■ Exercise details: Please retype the data below exactly, stopping after the line with "## ۴. اشیاء و وراثت" and skipping every picture.

■ Source material:

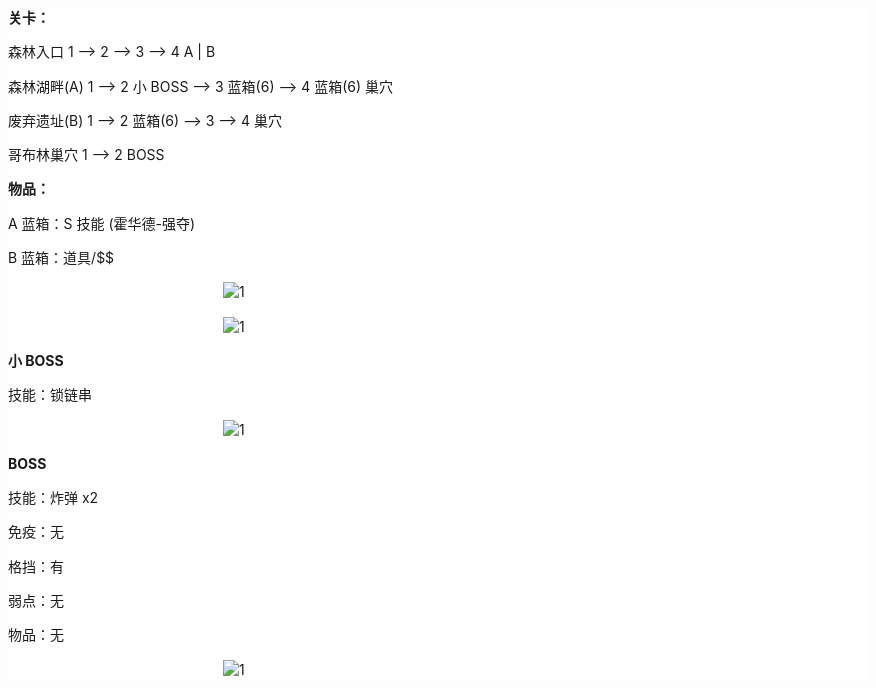 **关卡：**

森林入口 1 --> 2 --> 3 --> 4 A | B

森林湖畔(A) 1 --> 2 小 BOSS --> 3 蓝箱(6) --> 4 蓝箱(6) 巢穴

废弃遗址(B) 1 --> 2 蓝箱(6) --> 3 --> 4 巢穴

哥布林巢穴 1 --> 2 BOSS

**物品：**

A 蓝箱：S 技能 (霍华德-强夺)

B 蓝箱：道具/$$



<img
  src="@images\lifestyle\hero-emblems\figure_2017-02-15T041513.jpg"
  alt="1"
  style="width: 50%; margin: 0 auto;display: block;"
/>



<img
  src="@images\lifestyle\hero-emblems\figure_2017-02-15T041637.jpg"
  alt="1"
  style="width: 50%; margin: 0 auto;display: block;"
/>

**小 BOSS**

技能：锁链串



<img
  src="@images\lifestyle\hero-emblems\figure_2017-02-15T041721.jpg"
  alt="1"
  style="width: 50%; margin: 0 auto;display: block;"
/>

**BOSS**

技能：炸弹 x2

免疫：无

格挡：有

弱点：无

物品：无



<img
  src="@images\lifestyle\hero-emblems\figure_2017-02-15T041654.jpg"
  alt="1"
  style="width: 50%; margin: 0 auto;display: block;"
/>
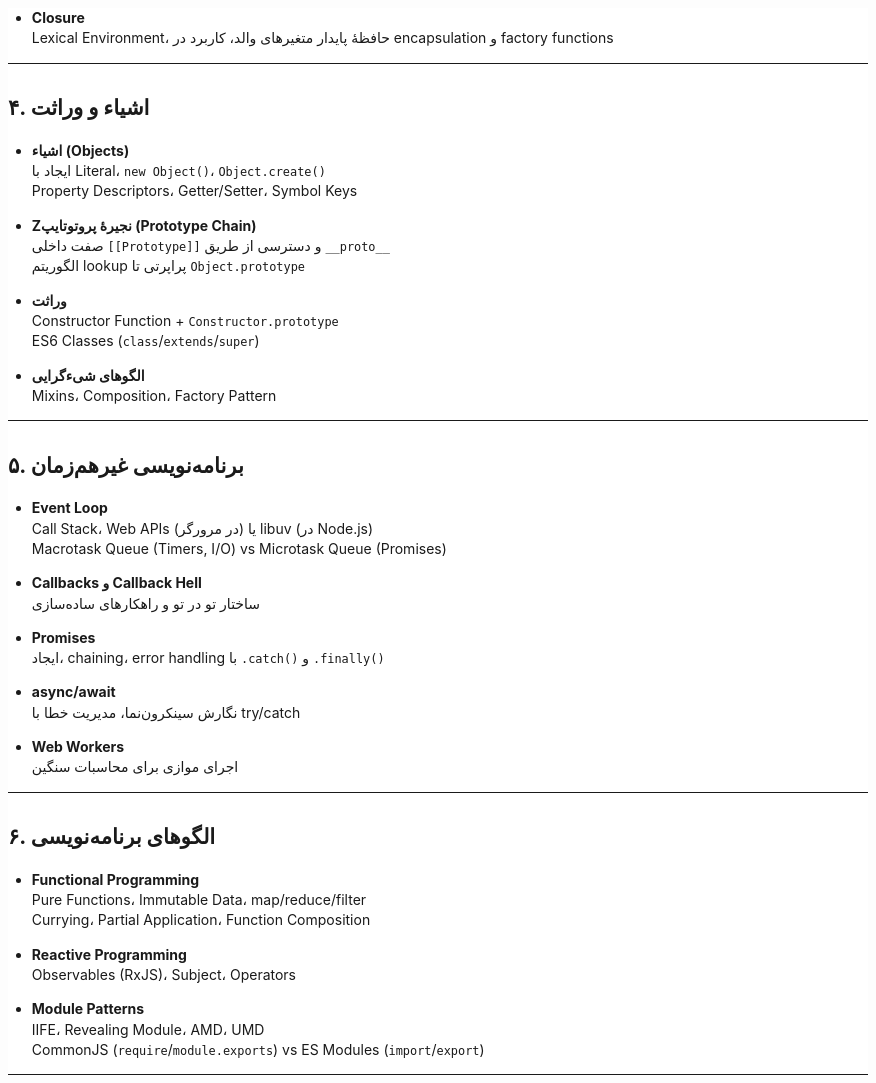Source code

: - **Closure**  
  Lexical Environment، حافظهٔ پایدار متغیرهای والد، کاربرد در encapsulation و factory functions  

---

## ۴. اشیاء و وراثت

- **اشیاء (Objects)**  
  ایجاد با Literal، `new Object()`، `Object.create()`  
  Property Descriptors، Getter/Setter، Symbol Keys  

- **Zنجیرهٔ پروتوتایپ (Prototype Chain)**  
  صفت داخلی `[[Prototype]]` و دسترسی از طریق `__proto__`  
  الگوریتم lookup پراپرتی تا `Object.prototype`  

- **وراثت**  
  Constructor Function + `Constructor.prototype`  
  ES6 Classes (`class`/`extends`/`super`)  

- **الگوهای شیءگرایی**  
  Mixins، Composition، Factory Pattern  

---

## ۵. برنامه‌نویسی غیرهم‌زمان

- **Event Loop**  
  Call Stack، Web APIs (در مرورگر) یا libuv (در Node.js)  
  Macrotask Queue (Timers, I/O) vs Microtask Queue (Promises)  

- **Callbacks و Callback Hell**  
  ساختار تو در تو و راهکارهای ساده‌سازی  

- **Promises**  
  ایجاد، chaining، error handling با `.catch()` و `.finally()`  

- **async/await**  
  نگارش سینکرون‌نما، مدیریت خطا با try/catch  

- **Web Workers**  
  اجرای موازی برای محاسبات سنگین  

---

## ۶. الگوهای برنامه‌نویسی

- **Functional Programming**  
  Pure Functions، Immutable Data، map/reduce/filter  
  Currying، Partial Application، Function Composition  

- **Reactive Programming**  
  Observables (RxJS)، Subject، Operators  

- **Module Patterns**  
  IIFE، Revealing Module، AMD، UMD  
  CommonJS (`require`/`module.exports`) vs ES Modules (`import`/`export`)  

---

■ Exercise solution:
 **关卡：**

森林入口 1 --> 2 --> 3 --> 4 A | B

森林湖畔(A) 1 --> 2 小 BOSS --> 3 蓝箱(6) --> 4 蓝箱(6) 巢穴

废弃遗址(B) 1 --> 2 蓝箱(6) --> 3 --> 4 巢穴

哥布林巢穴 1 --> 2 BOSS

**物品：**

A 蓝箱：S 技能 (霍华德-强夺)

B 蓝箱：道具/$$



<img
  src="@images\lifestyle\hero-emblems\figure_2017-02-15T041513.jpg"
  alt="1"
  style="width: 50%; margin: 0 auto;display: block;"
/>



<img
  src="@images\lifestyle\hero-emblems\figure_2017-02-15T041637.jpg"
  alt="1"
  style="width: 50%; margin: 0 auto;display: block;"
/>

**小 BOSS**

技能：锁链串



<img
  src="@images\lifestyle\hero-emblems\figure_2017-02-15T041721.jpg"
  alt="1"
  style="width: 50%; margin: 0 auto;display: block;"
/>

**BOSS**

技能：炸弹 x2

免疫：无

格挡：有

弱点：无

物品：无



<img
  src="@images\lifestyle\hero-emblems\figure_2017-02-15T041654.jpg"
  alt="1"
  style="width: 50%; margin: 0 auto;display: block;"
/>
Source code

: - **Closure**  
  Lexical Environment، حافظهٔ پایدار متغیرهای والد، کاربرد در encapsulation و factory functions  

---

## ۴. اشیاء و وراثت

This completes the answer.